You can use semijoins to optimize subqueries. This reduces the number of queries and improves query performance. This topic describes the information about semijoins and how to use semijoins in parallel queries.

Prerequisites

The version of the PolarDB cluster is ApsaraDB PolarDB MySQL-compatible edition 8.0 and the revision version is 8.0.1.1.2 or later. For more information about how to check the version, see Query the kernel version number.

Background information

MySQL 5.6.5 supports semijoins. If a row in the outer table matches one or more rows in the inner table, the row of the outer table is returned. Only the row that exists in the outer table is returned even if multiple rows are matched in the inner table. For the queries with subqueries, one subquery is performed for each tuple of the outer table that matches the conditions. This reduces query efficiency.

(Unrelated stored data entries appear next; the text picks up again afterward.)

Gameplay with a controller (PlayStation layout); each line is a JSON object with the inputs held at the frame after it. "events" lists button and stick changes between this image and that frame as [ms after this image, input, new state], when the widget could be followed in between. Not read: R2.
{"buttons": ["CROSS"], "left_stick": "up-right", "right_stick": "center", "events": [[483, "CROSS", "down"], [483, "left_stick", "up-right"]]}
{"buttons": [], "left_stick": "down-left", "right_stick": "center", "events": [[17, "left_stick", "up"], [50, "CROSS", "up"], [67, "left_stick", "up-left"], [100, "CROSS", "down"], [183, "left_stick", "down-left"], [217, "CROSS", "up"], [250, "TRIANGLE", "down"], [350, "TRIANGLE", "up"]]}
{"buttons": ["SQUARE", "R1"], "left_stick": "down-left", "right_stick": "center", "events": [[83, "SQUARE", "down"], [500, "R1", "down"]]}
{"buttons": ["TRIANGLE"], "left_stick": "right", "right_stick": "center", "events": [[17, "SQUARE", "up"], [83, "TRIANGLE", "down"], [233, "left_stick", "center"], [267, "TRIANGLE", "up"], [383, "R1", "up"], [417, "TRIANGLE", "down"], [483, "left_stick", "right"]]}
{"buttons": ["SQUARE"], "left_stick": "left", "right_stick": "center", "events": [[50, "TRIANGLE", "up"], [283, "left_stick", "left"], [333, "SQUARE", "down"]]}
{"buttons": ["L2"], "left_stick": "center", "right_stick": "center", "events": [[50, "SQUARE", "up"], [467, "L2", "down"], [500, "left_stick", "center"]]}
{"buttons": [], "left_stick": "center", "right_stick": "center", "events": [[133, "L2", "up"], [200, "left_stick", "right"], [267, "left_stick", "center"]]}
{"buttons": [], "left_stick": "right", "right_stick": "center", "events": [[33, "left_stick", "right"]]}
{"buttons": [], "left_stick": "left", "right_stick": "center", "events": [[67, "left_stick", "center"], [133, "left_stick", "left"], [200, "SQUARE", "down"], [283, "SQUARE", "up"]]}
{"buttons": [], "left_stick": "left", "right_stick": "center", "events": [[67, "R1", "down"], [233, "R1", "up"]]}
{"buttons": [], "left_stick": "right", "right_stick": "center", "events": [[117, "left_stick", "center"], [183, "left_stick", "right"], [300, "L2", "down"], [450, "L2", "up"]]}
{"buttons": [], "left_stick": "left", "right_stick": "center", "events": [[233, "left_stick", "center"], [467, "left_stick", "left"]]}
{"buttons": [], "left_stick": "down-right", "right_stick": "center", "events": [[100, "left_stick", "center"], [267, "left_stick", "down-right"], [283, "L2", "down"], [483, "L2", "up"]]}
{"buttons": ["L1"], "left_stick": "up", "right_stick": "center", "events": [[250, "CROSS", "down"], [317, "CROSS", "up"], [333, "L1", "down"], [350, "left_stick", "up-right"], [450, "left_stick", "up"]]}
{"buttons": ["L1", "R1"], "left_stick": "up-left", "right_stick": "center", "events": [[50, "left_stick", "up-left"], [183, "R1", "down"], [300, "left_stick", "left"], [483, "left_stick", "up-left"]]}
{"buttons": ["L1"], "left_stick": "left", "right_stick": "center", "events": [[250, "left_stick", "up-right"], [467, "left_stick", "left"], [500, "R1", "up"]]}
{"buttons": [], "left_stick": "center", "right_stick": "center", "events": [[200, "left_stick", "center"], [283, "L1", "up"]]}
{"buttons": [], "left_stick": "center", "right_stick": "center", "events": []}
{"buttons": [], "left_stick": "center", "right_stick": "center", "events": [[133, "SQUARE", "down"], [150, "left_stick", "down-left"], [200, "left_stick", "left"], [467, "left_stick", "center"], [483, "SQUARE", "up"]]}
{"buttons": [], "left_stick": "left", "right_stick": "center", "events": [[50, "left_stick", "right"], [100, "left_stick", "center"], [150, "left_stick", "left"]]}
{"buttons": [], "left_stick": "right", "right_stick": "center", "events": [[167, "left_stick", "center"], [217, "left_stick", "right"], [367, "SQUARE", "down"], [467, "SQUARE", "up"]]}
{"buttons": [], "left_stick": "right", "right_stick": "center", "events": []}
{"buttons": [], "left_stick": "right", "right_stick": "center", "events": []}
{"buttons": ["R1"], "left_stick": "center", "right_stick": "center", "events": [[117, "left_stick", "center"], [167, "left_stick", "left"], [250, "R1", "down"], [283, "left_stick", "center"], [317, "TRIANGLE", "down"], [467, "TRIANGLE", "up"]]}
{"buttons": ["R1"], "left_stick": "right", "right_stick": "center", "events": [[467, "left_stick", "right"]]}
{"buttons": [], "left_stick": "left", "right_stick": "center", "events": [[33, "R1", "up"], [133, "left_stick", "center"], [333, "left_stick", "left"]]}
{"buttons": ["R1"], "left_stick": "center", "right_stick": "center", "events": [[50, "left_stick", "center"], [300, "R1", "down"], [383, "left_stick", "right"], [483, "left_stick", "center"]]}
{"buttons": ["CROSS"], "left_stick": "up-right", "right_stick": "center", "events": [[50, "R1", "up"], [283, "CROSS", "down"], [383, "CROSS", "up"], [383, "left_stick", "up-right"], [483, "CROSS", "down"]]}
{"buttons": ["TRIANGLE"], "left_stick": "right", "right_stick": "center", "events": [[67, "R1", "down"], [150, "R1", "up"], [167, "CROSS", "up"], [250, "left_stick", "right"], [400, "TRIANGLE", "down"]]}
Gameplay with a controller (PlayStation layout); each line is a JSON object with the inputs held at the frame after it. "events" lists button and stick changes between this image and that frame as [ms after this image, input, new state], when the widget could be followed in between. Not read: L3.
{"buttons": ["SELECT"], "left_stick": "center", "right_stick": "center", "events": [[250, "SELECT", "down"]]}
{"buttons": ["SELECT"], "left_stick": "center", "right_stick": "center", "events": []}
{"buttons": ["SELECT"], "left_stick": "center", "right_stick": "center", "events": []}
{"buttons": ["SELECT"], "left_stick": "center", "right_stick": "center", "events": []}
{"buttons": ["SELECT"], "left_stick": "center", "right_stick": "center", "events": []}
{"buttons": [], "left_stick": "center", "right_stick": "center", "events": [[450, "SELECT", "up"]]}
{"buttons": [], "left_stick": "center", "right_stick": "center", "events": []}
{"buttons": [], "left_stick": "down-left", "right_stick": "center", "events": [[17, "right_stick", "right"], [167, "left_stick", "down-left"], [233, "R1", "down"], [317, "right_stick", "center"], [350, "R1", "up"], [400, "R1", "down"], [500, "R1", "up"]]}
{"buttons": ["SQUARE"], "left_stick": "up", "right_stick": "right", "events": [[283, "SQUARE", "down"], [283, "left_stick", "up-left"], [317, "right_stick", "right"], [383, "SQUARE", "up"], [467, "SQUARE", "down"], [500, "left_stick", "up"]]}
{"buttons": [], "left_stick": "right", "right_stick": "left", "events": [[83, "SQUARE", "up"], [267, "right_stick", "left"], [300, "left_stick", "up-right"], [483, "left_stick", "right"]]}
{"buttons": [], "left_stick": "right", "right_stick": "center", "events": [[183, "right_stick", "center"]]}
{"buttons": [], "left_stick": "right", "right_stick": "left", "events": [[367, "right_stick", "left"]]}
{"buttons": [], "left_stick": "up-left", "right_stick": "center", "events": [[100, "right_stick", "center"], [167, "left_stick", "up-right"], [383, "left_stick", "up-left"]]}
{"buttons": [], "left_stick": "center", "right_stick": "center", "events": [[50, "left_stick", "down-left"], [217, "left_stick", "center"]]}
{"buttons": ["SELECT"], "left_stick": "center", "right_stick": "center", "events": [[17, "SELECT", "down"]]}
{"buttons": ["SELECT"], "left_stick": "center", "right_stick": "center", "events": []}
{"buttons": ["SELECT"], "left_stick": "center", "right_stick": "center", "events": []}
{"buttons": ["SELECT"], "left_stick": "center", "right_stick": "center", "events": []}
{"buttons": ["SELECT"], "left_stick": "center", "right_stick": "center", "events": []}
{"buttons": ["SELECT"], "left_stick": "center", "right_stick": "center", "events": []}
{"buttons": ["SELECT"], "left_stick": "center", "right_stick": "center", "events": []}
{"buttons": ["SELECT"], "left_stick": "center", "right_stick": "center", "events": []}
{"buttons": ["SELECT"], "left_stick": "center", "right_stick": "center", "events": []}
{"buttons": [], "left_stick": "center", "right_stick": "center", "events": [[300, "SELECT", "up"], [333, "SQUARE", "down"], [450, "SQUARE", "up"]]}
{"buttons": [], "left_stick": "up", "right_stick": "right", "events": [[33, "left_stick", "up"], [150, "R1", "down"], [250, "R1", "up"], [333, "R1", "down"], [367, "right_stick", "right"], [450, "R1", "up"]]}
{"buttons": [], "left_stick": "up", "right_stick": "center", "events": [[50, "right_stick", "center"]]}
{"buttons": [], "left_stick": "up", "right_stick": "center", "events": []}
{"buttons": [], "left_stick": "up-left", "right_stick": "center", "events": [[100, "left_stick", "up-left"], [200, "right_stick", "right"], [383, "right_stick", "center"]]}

In this case, you can use semijoins to optimize subqueries. This reduces the number of queries and improves query performance. When semijions are used, a subquery is converted to a join, the inner table is pulled out to the outer query. This way, the inner and outer tables are in parallel. The result is returned if one tuple match is found between the inner table and the outer table. This greatly improves query efficiency.

1

Semijoin strategies

Semijoins use the following strategies:

  • DuplicateWeedout Strategy

    A temporary table that uses the row ID as the unique ID is created. The system runs the semijoin as if it were a join and removes duplicate records by using the row ID.

    2
  • Materialization Strategy

    The nested tables are materialized into an indexed temporary table that is used to perform a join, where the index is used to remove duplicates. The index might also be used later for lookups when joining the temporary table with the outer tables.

    3
  • Firstmatch Strategy

    When the system scans the inner tables for row combinations and there are multiple instances of a given value group, choose one rather than returning them all. This shortcuts scanning and eliminates duplicates.

    4
  • LooseScan Strategy

    The system scans a subquery table by using an index that enables a single value to be chosen from each value group of the subquery.

    5

Syntax

Semijoins use the IN or EXISTS clause as join conditions.

  • IN
    SELECT *
    FROM Employee
    WHERE DeptName IN (
      SELECT DeptName
      FROM Dept
    )
  • EXISTS
    SELECT *
    FROM Employee
    WHERE EXISTS (
      SELECT 1
      FROM Dept
      WHERE Employee.DeptName = Dept.DeptName
    )

Improve parallel performance for semijoins

PolarDB supports all semijoin strategies and accelerates the parallel queries that use semijoin strategies. PolarDB splits semijoin tasks and uses a multi-threading model to run task sets in parallel. This enhances capabilities to remove duplicates and improves query performance. TPC Benchmark™H (TPC-H) provides 22 SQL queries. In the following example, the twentieth SQL query is used.

SELECT
   s_name,
   s_address 
FROM
   supplier,
   nation 
WHERE
   s_suppkey IN 
   (
      SELECT
         ps_suppkey 
      FROM
         partsupp 
      WHERE
         ps_partkey IN 
         (
            SELECT
               p_partkey 
            FROM
               part 
            WHERE
               p_name LIKE '[COLOR]%' 
         )
         AND ps_availqty > ( 
         SELECT
            0.5 * SUM(l_quantity) 
         FROM
            lineitem 
         WHERE
            l_partkey = ps_partkey 
            AND l_suppkey = ps_suppkey 
            AND l_shipdate >= date('[DATE]') 
            AND l_shipdate < date('[DATE]') + interval '1' year ) 
   )
   AND s_nationkey = n_nationkey 
   AND n_name = '[NATION]' 
ORDER BY
   s_name;

In the example, the materialization is first processed and a degree of parallelism (DOP) of 32 is used. The materialized tables are used in the subsequent process. This makes full use of the processing capabilities of the CPUs and maximizes the parallel processing capabilities of outer queries. In the following execution plan, 1 GB of data that is represented by TPC-H scale factor 1 is used. The parallel processing capabilities are achieved in the materialization and semijoin processes after parallel scans are used.

2

The following figure shows the execution time of the statement when the sequential query is performed.

1

The following figure shows the execution time of the statement when the parallel query is used.

2

In the following custom SQL statements, parallel semijoins are used and max_parallel_degree is set to 32. In this case, the execution time of the statements is reduced from 2.59 seconds to 0.34 seconds.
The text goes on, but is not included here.